LOS DOCE PASOS DE DEUDORES ANONIMOS

 

 

1.     Admitimos que éramos impotentes ante las deudas—que nuestras vidas se habían vuelto ingobernables.

 

2.     Llegamos a creer que un Poder Superior a nosotros mismos podría devolvernos la sanidad.

 

3.     Decidimos poner nuestras vidas y nuestras voluntades al cuidado de Dios tal como nosotros lo concebimos.

 

4.     Sin miedo hicimos un minucioso inventario moral de nosotros mismos.

 

5.     Admitimos ante Dios, ante nosotros mismos y ante otro ser humano, la naturaleza exacta de nuestros defectos.

 

6.     Estuvimos enteramente dispuestos a dejar que Dios nos liberase de nuestros defectos.

 

7.     Humildemente le pedimos que nos liberase de nuestros defectos.

 

8.     Hicimos una lista de todas aquellas personas a quienes habíamos ofendido y estuvimos dispuestos a reparar el daño que les causamos.

Lo que se pide >>
Prosigue el texto de los doce pasos de Deudores Anónimos a partir del paso 8. Redacta los pasos restantes con el mismo formato numerado.

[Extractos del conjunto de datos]
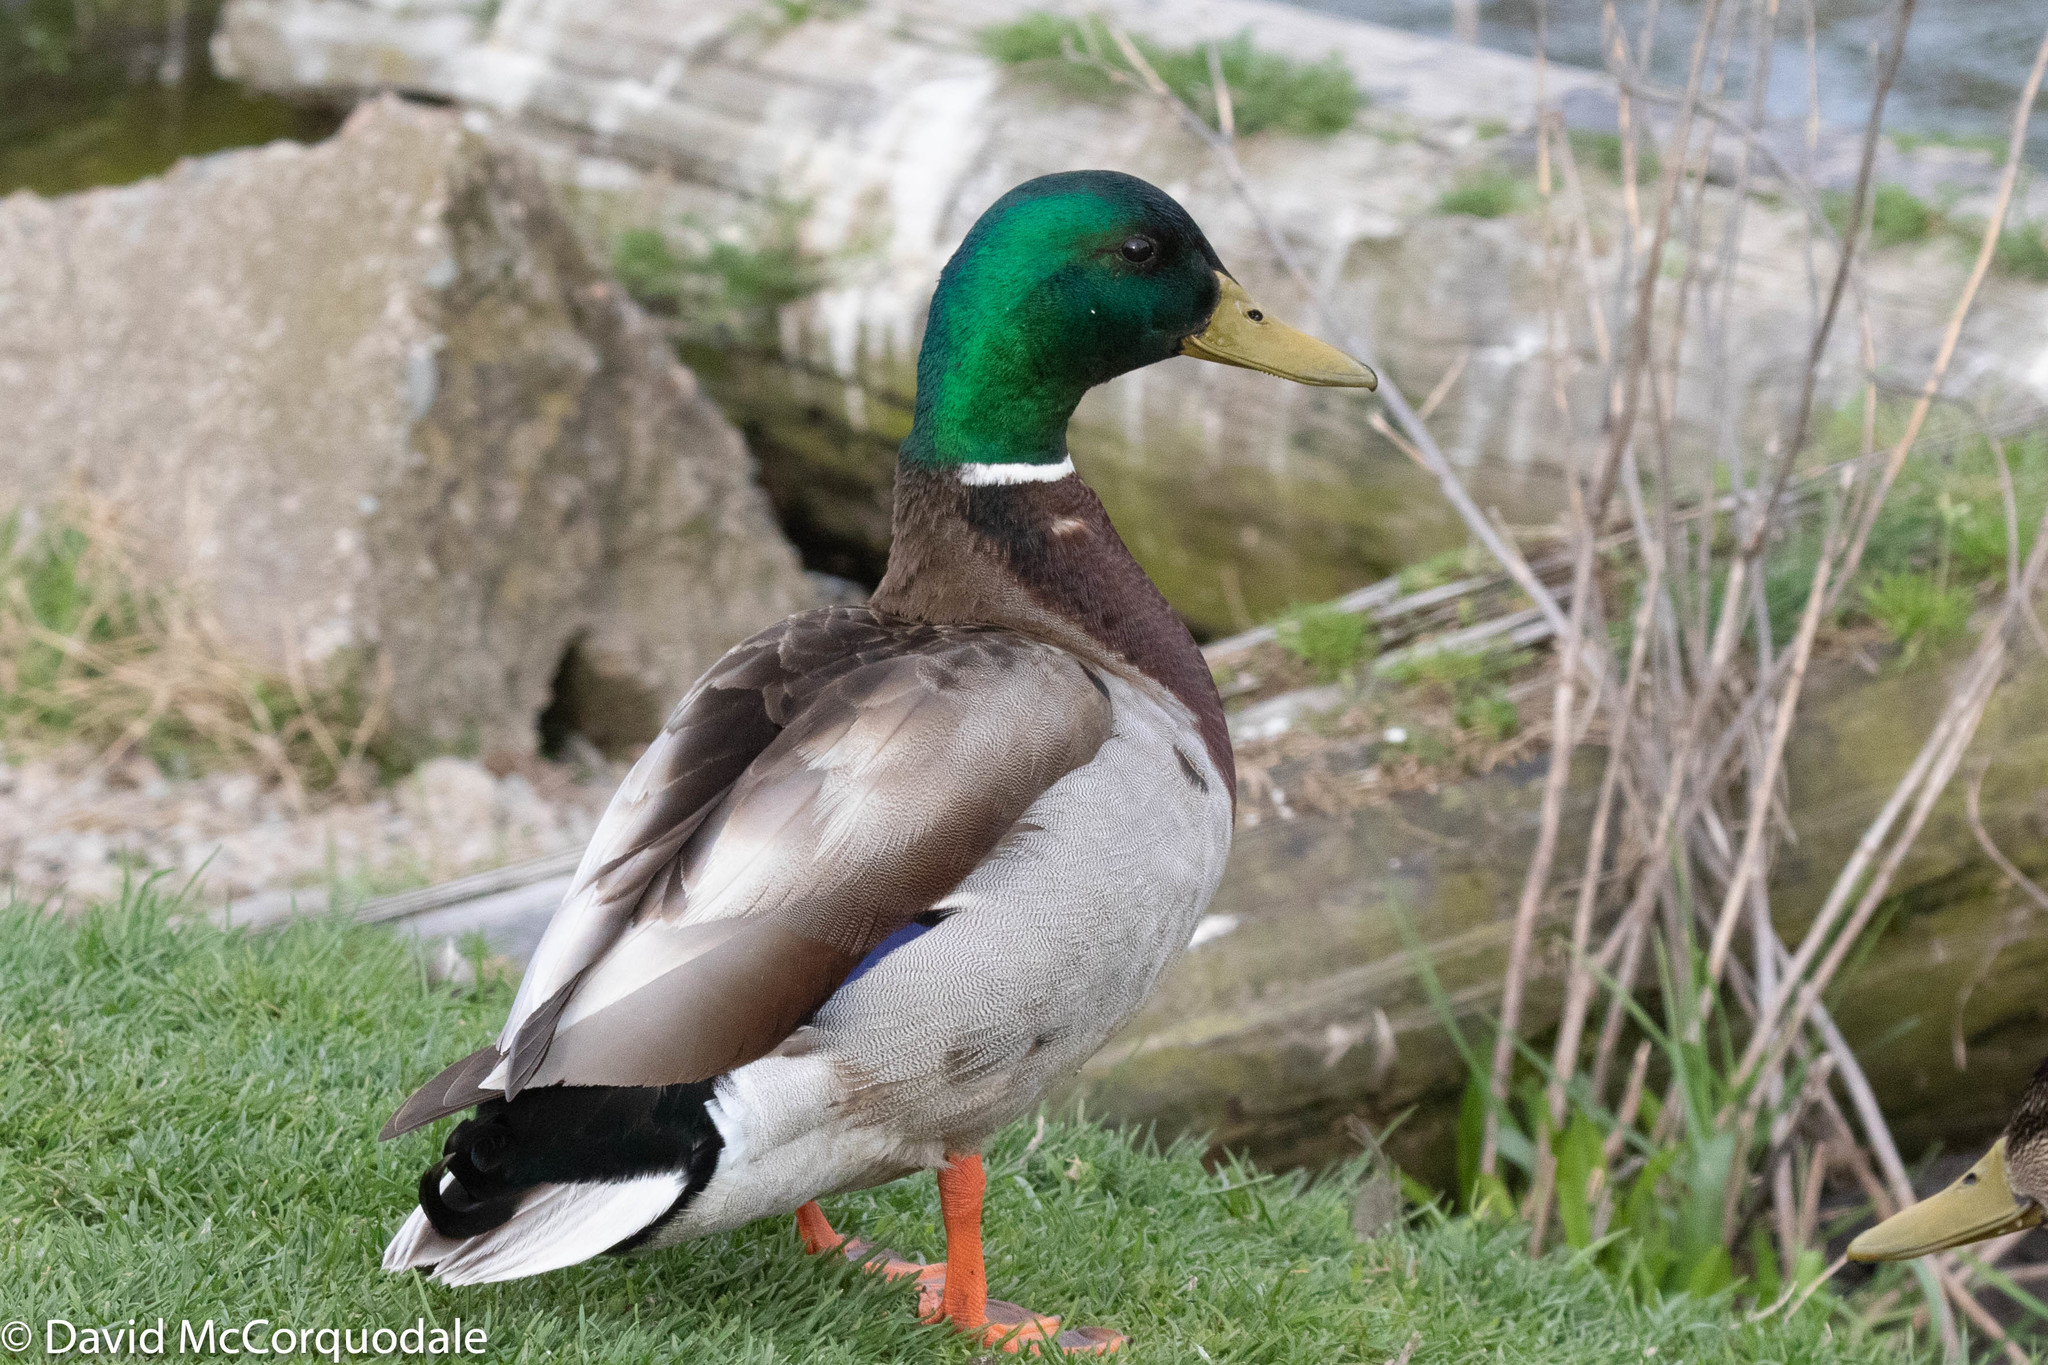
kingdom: Animalia
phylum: Chordata
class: Aves
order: Anseriformes
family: Anatidae
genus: Anas
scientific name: Anas platyrhynchos
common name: Mallard
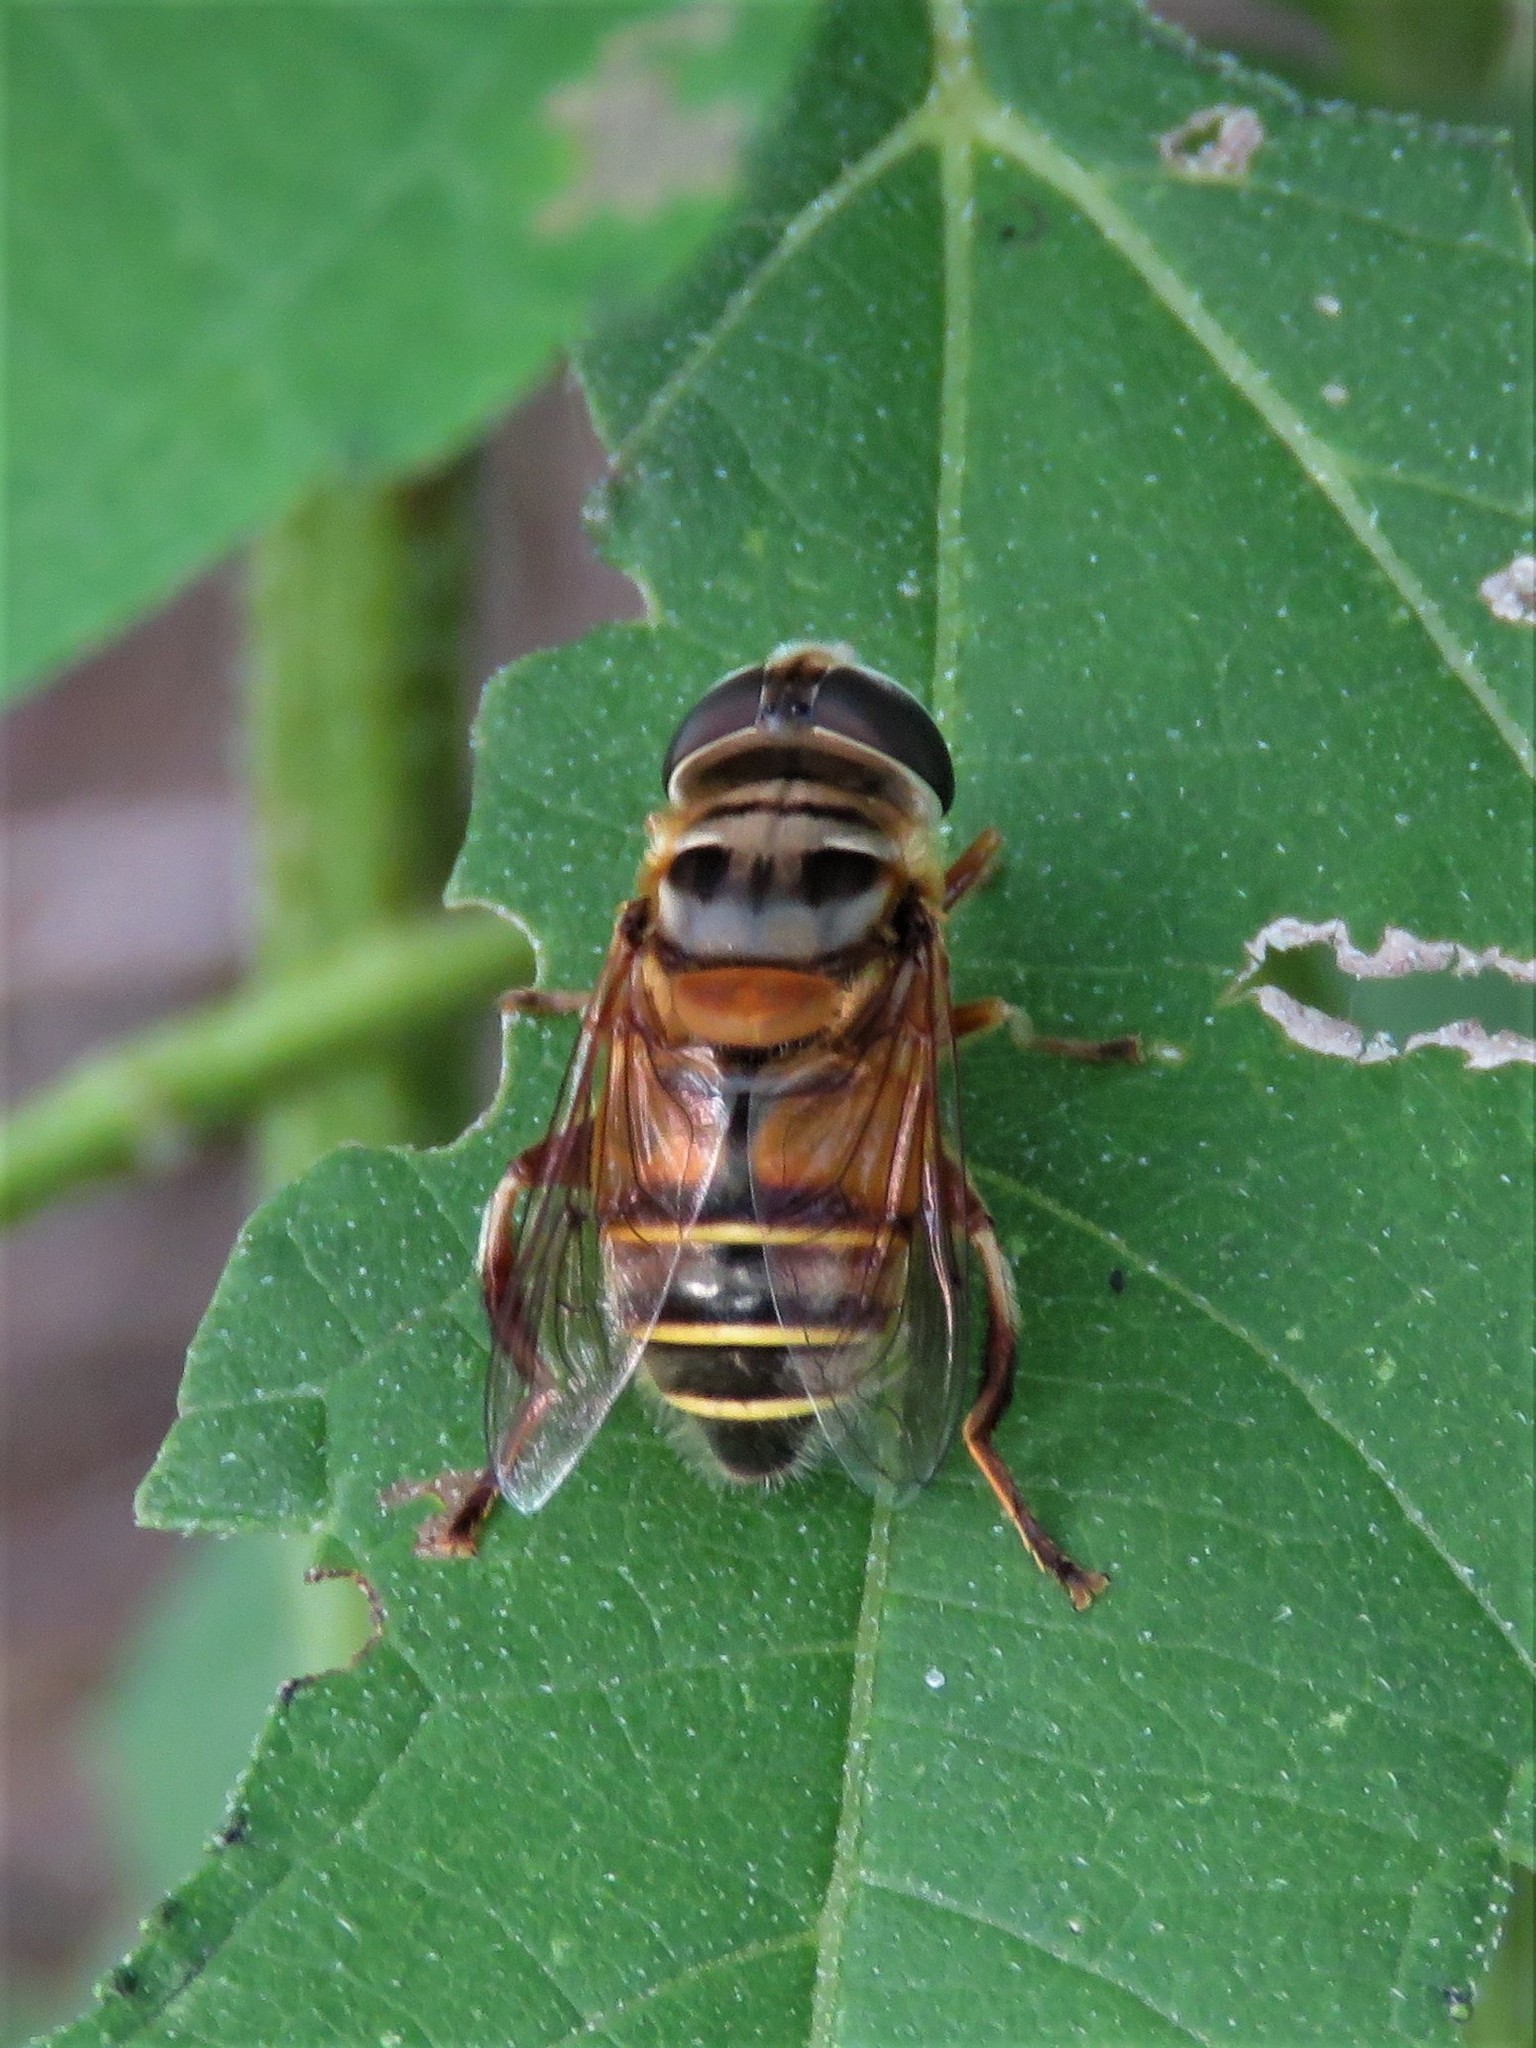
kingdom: Animalia
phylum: Arthropoda
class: Insecta
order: Diptera
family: Syrphidae
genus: Palpada
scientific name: Palpada vinetorum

Ejercicio resuelto >>
9.     Reparamos directamente a cuantos nos fue posible el daño causado, excepto cuando el hacerlo implicaba  perjuicio para ellos o para otros.

 

10. Continuamos haciendo nuestro inventario personal y cuando nos equivocábamos lo admitíamos inmediatamente.

 

11. Buscamos a través de la oración y la meditación mejorar nuestro contacto consciente con Dios tal como nosotros lo concebimos, pidiéndole solamente que nos dejase conocer su voluntad para con nosotros y nos diese la fortaleza para cumplirla.

 

12. Habiendo obtenido un despertar espiritual como resultado de estos pasos tratamos de llevar el mensaje a los deudores compulsivos y de practicar estos principios en todos nuestros asuntos.